— What this task involves —
Each record that comes next should be output exactly; pictures do not belong in the copy.

↓↓↓

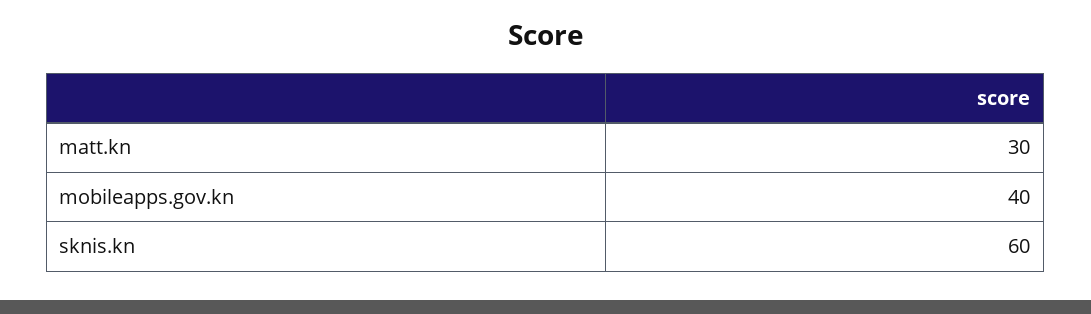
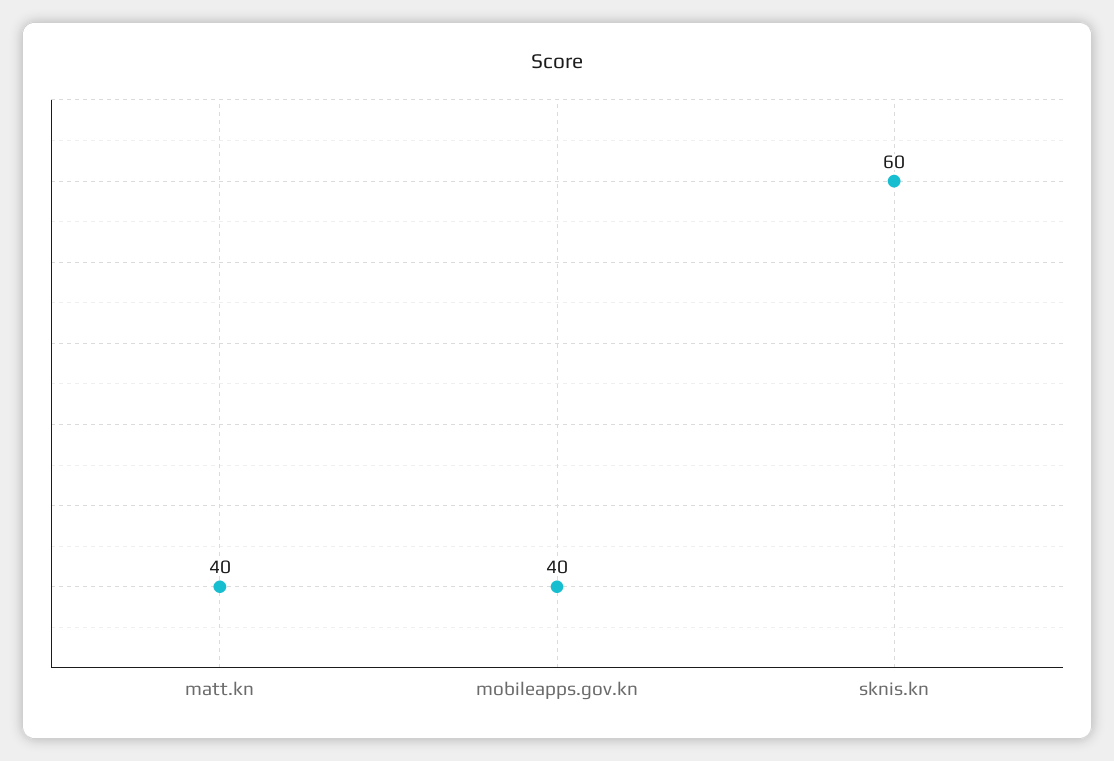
  {
-   "matt.kn": 30,
+   "matt.kn": 40,
    "mobileapps.gov.kn": 40,
    "sknis.kn": 60
  }

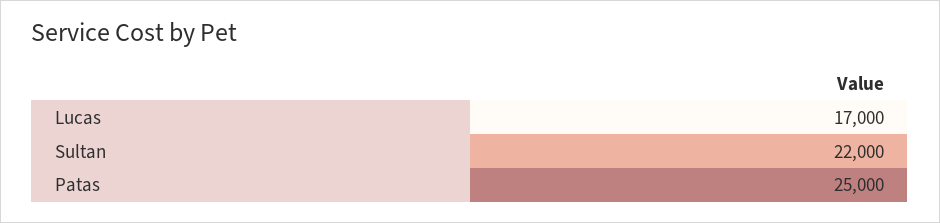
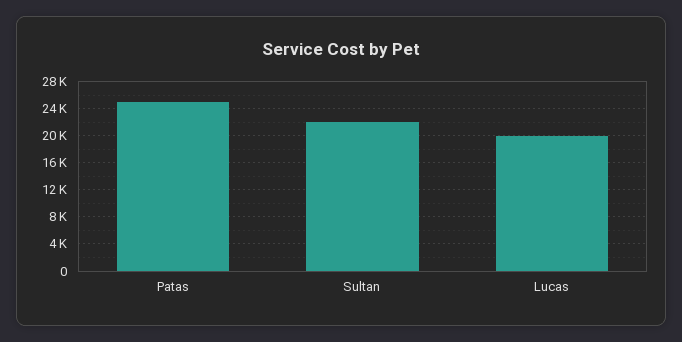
  {
-   "Lucas": 17000,
+   "Lucas": 20000,
    "Sultan": 22000,
    "Patas": 25000
  }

↑↑↑

— Result of the exercise —
  {
-   "matt.kn": 30,
+   "matt.kn": 40,
    "mobileapps.gov.kn": 40,
    "sknis.kn": 60
  }

  {
-   "Lucas": 17000,
+   "Lucas": 20000,
    "Sultan": 22000,
    "Patas": 25000
  }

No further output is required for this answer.